According to Lord Martin Rees, a famous British cosmologist and astrophysicist, this will depend to some extent on the asteroid's surface and the amount of debris the collision causes, but even a small change over long distances can be enough to steer a rogue asteroid away from Earth.

"If we know the orbits well enough to have several years of advance warning, we will only need a small push to get them out," he told Express.

Didymos asteroids do not pose any direct threat to the planet, but they represent a class of asteroids that orbit the sun within close proximity to the planet, and this gives astronomers ample reason to want to observe space.

Lord Rees said: “Astronomers have identified most of the large asteroids that can cause global catastrophes, but it is useful to plot the orbits of all trans-Earths more than 50 meters in diameter, which can destroy an entire city.
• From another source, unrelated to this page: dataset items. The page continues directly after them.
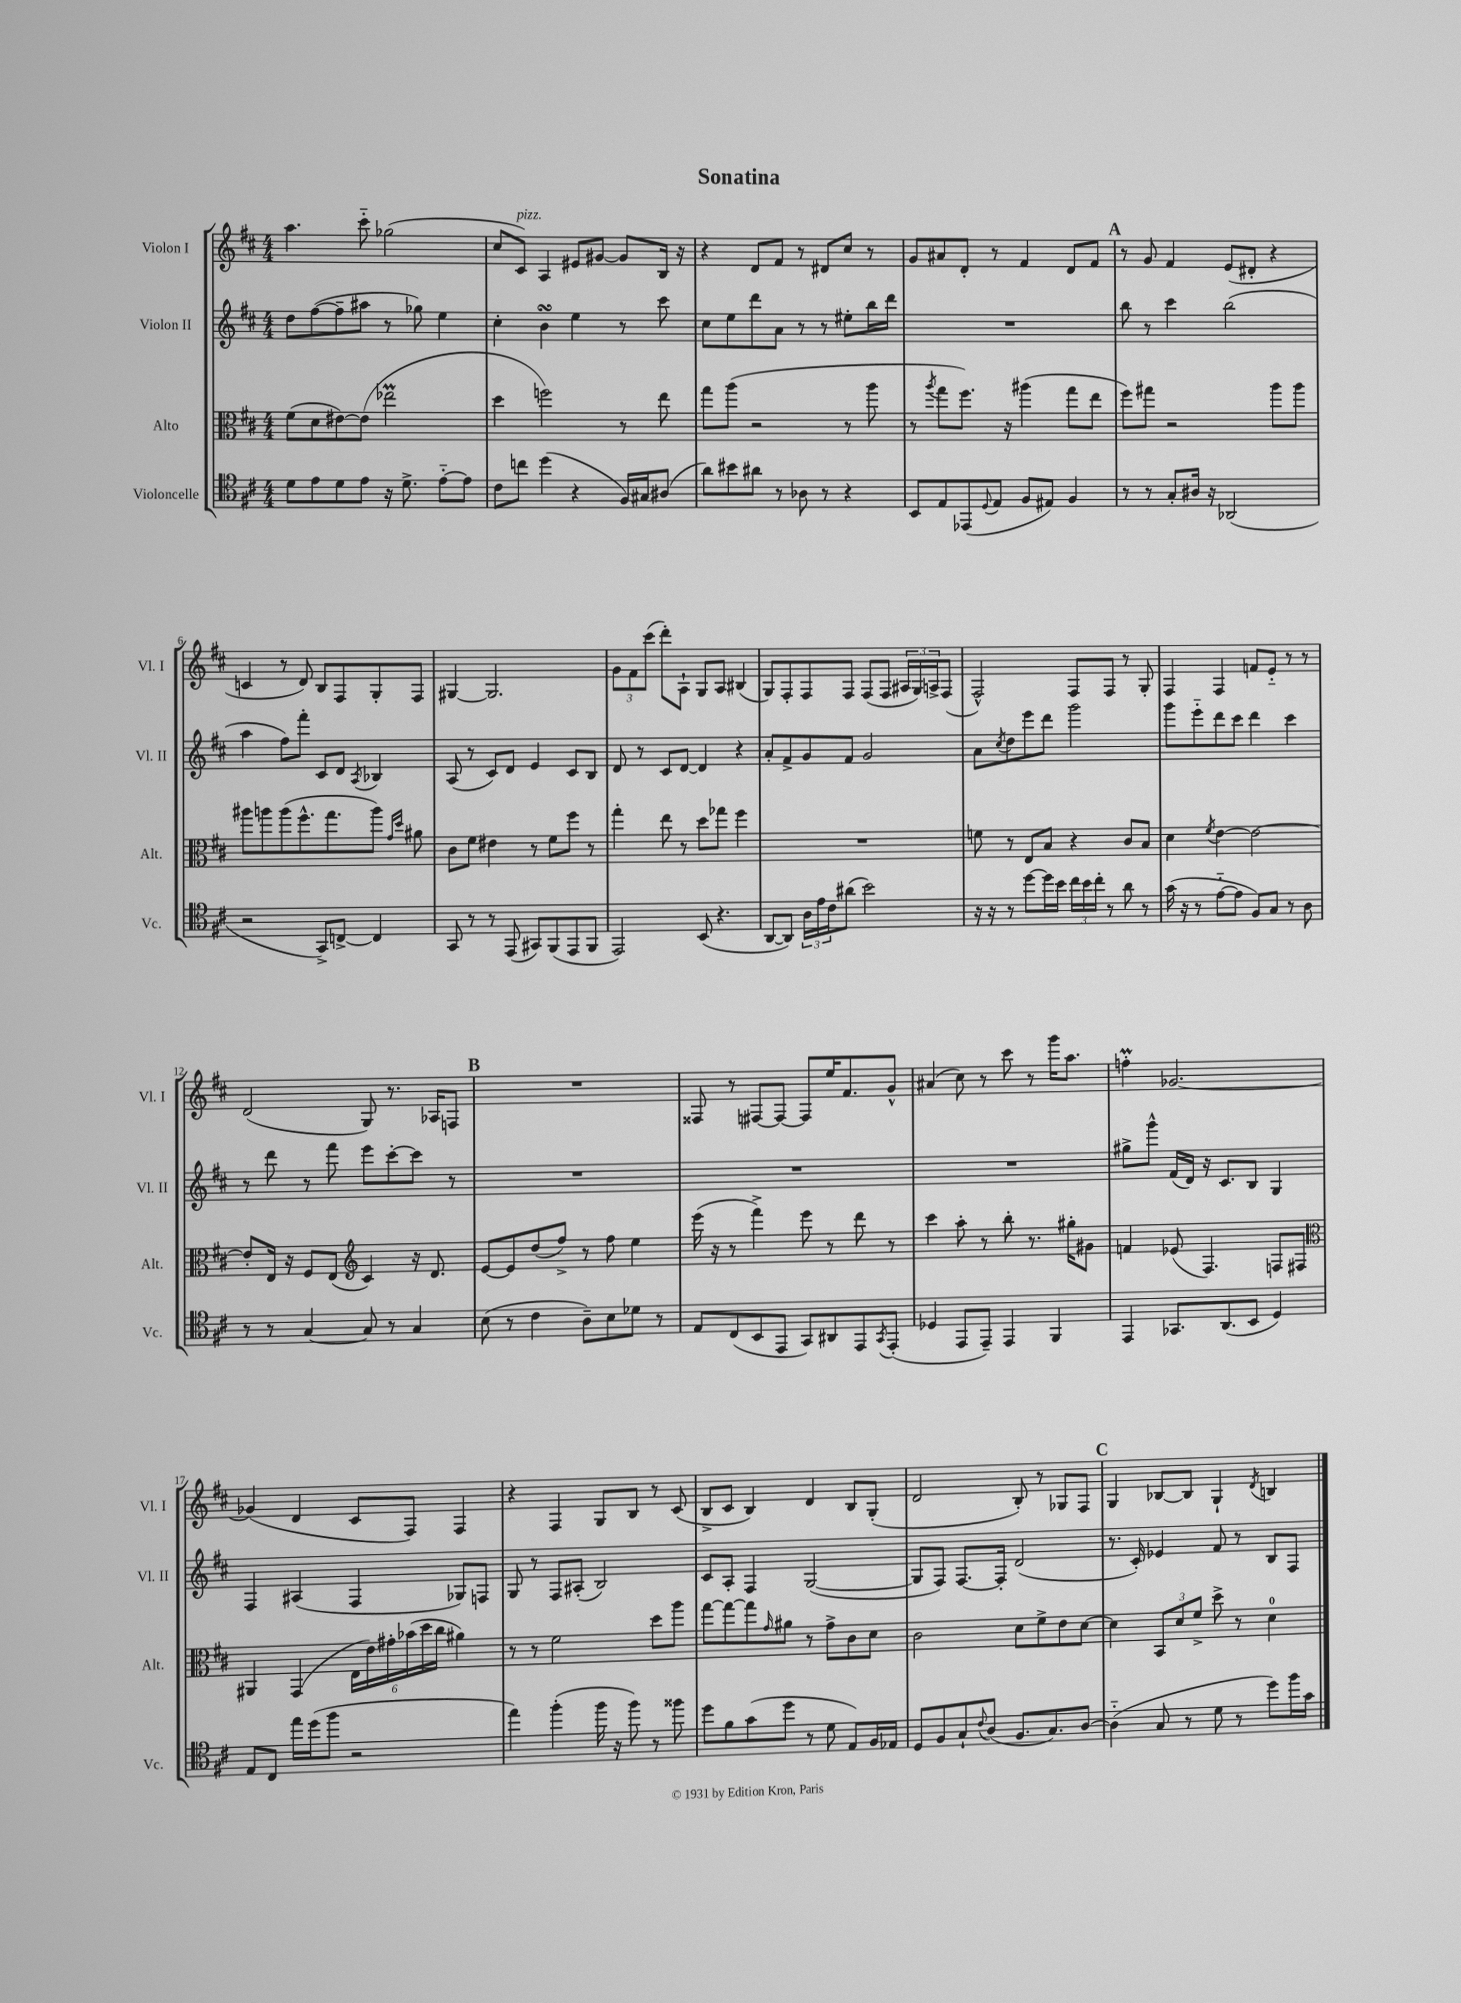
\header { title = "Sonatina" }
<<
\new StaffGroup <<
\new Staff = "s0" \with { instrumentName = "Violon I" shortInstrumentName = "Vl. I" } {
    \clef treble \key d \major \numericTimeSignature \time 4/4
    a''4. cis'''8-_ ges''2( |
    cis''8 cis'8^\markup { \italic "pizz." }) a4 eis'8 gis'8~ gis'8 b16 r16 |
    r4 d'8 fis'8 r8 dis'8 cis''8 r8 |
    g'8 ais'8 d'8-. r8 fis'4 d'8 fis'8 |
    \mark \markup { \bold "A" } r8 g'8 fis'4 e'8( dis'8-. r4 |
    c'4 r8 d'8) b8 fis8 g8-. fis8 |
    gis4~ gis2. |
    \tuplet 3/2 { g'8 fis'8 cis'''8( } d'''8-.) a8-! g8 a8 bis4( |
    g8) fis8-. fis8 fis8 fis8( fis8 \tuplet 3/2 { ais16 g16) a16-> } fis8( |
    fis2-^) fis8 fis8 r8 g8-. |
    fis4 fis4 f'8 e'8-_ r8 r8 |
    d'2( g8) r8. aes16 f8 |
    \mark \markup { \bold "B" } R1 |
    fisis8 r8 fis8~ fis8~ fis8 e''16 fis'8. g'8-^ |
    ais'4( cis''8) r8 cis'''8 r8 g'''16 a''8. |
    f''4-.\prall ges'2.~ |
    ges'4( d'4 cis'8 fis8) fis4 |
    r4 fis4 g8 b8 r8 cis'8( |
    b8-> cis'8 b4) d'4 b8 g8-.( |
    d'2 b8-.) r8 ges8 fis8 |
    \mark \markup { \bold "C" } g4 bes8~ bes8 g4-! \acciaccatura { d'8 } b4 \bar "|." |
}
\new Staff = "s1" \with { instrumentName = "Violon II" shortInstrumentName = "Vl. II" } {
    \clef treble \key d \major \numericTimeSignature \time 4/4
    d''8 fis''8~( fis''8-- ais''8 r8 ges''8) e''4 |
    cis''4-. b'4\turn e''4 r8 cis'''8 |
    cis''8 e''8 d'''8 a'8 r8 r8 eis''8-. b''16 d'''16 |
    R1 |
    \mark \markup { \bold "A" } b''8 r8 cis'''4 b''2( |
    a''4 fis''8) fis'''8-. cis'8 d'8 \acciaccatura { a8 } bes4 |
    a8( r8 cis'8) d'8 e'4 cis'8 b8 |
    d'8 r8 cis'8 d'8~ d'4 r4 |
    a'8-. fis'8-> g'8 fis'8 g'2 |
    a'8 \acciaccatura { cis''8 } d''8 e'''8 d'''8 g'''2 |
    g'''8 e'''8-_ d'''8 cis'''8 d'''4 cis'''4 |
    r8 d'''8 r8 fis'''8 e'''8 cis'''8~-. cis'''8 r8 |
    \mark \markup { \bold "B" } R1 |
    R1 |
    R1 |
    gis''8-> g'''8-^ fis'16( d'16) r16 cis'8. b8 g4 |
    fis4 ais4( fis4 ges8) f8 |
    g8 r8 fis8 ais8-.( b2) |
    cis'8 a8-. fis4 g2~( |
    g8 fis8) fis8.~ fis16-. d'2( |
    \mark \markup { \bold "C" } r8. cis'16-.) ees'4 fis'8 r8 b8 fis8 \bar "|." |
}
\new Staff = "s2" \with { instrumentName = "Alto" shortInstrumentName = "Alt." } {
    \clef alto \key d \major \numericTimeSignature \time 4/4
    fis'8( d'8 eis'8~) eis'8( ees''2\prall |
    d''4 f''2) r8 e''8 |
    g''8 a''8( r2 r8 a''8 |
    r8 \acciaccatura { a''8 } g''8 fis''8.) r16 ais''4( g''8 e''8 |
    \mark \markup { \bold "A" } fis''8) gis''8 r2 a''8 a''8 |
    ais''8 a''8 a''8( fis''8.-^ g''8. a''8) \grace { g'16 d''16 } ais'8 |
    cis'8 fis'8 eis'4 r8 fis'8 fis''8 r8 |
    g''4-. e''8 r8 d''8 ges''8 fis''4 |
    R1 |
    f'8 r8 e8 b8 r4 cis'8 b8 |
    d'4 \acciaccatura { fis'8 } e'4~ e'2~ |
    e'8-. e16 r16 fis8 e8( \clef treble cis'4) r16 d'8. |
    \mark \markup { \bold "B" } e'8~ e'8 d''8( fis''8->) r8 fis''8 e''4 |
    e'''16( r16 r8 fis'''4->) e'''8 r8 d'''8 r8 |
    cis'''4 a''8-. r8 b''8-. r8. gis''16-. gis'8 |
    f'4 ees'8( fis4.) f8 fis8 |
    \clef alto ais,4 g,4( \tuplet 6/4 { e16 e'16) gis'16-. bes'16( d''16 cis''16 } ais'4) |
    r8 r8 fis'2 d''8 a''8 |
    g''8~ g''8~ g''8 \grace { g'16 } ais'8 r8 g'8-> cis'8 d'8 |
    cis'2 d'8 fis'8-> e'8 d'8~ |
    \mark \markup { \bold "C" } d'4 \tuplet 3/2 { b,8 d'8 fis'8-> } d''8-> r8 d'4-0 \bar "|." |
}
\new Staff = "s3" \with { instrumentName = "Violoncelle" shortInstrumentName = "Vc." } {
    \clef tenor \key d \major \numericTimeSignature \time 4/4
    d'8 e'8 d'8 e'8 r16 d'8.-> e'8~-_ e'8 |
    cis'8 c''8 d''4( r4 fis16) gis16 ais8( |
    a'8) bis'8 ais'8 r8 aes8 r8 r4 |
    b,8 e8 ees,8( \appoggiatura { d8 } e8 fis8 eis8) fis4 |
    \mark \markup { \bold "A" } r8 r8 g8-. ais16 r16 aes,2( |
    r2 g,8->) c8~-> c4 |
    g,8 r8 r8 e,8( gis,8) fis,8( e,8 fis,8 |
    e,2) b,8( r4. |
    a,8~ a,8) \tuplet 3/2 { a16 e'16 cis'16 } ais'8( b'2) |
    r16 r16 r8 d''8~ d''16 b'16 \tuplet 3/2 { cis''16 b'16 cis''16-. } r8 a'8 r8 |
    g'16( r16 r8 e'8~-_ e'8 fis8) g8 r8 a8 |
    r8 r8 g4~ g8 r8 g4 |
    \mark \markup { \bold "B" } b8( r8 cis'4 a8--) b8 des'8 r8 |
    e8 cis8( b,8 e,8 g,8) ais,8 e,8 \acciaccatura { g,8 } e,8-.( |
    des4 e,8 e,8--) e,4 fis,4 |
    e,4 ges,8. a,8.( b,8 d4) |
    e8 cis8 e''16 d''16( fis''8 r2 |
    e''4) fis''4-.( fis''16 r16 fis''8) r8 fisis''8 |
    d''8 fis'8 g'8( d''8 r8 d'8 e8) fis16 ees16 |
    d8 fis8 g8-! \appoggiatura { cis'8 } a8( fis8. g8.) a8~ |
    \mark \markup { \bold "C" } a4-_( g8 r8 d'8 r8 d''8) fis''16 g'16 \bar "|." |
}
>>
>>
In the Tunguska disaster of 1908, an asteroid impact likely destroyed hundreds of square miles of Siberian forests and was for many years a source of intense debate among scientists, today asteroids are considered dangerous to Earth if they measure about 500 feet (150 meters) or more, and come close to orbit Earth is within 4.6 million miles (7.5 million km).

Lord Rees said: "The threat from asteroid collisions is of course real and I think what NASA is doing is worthwhile and proportionate, but the potential for impact is small and we should be much less concerned about the increasing threats that we humans cause to climate change."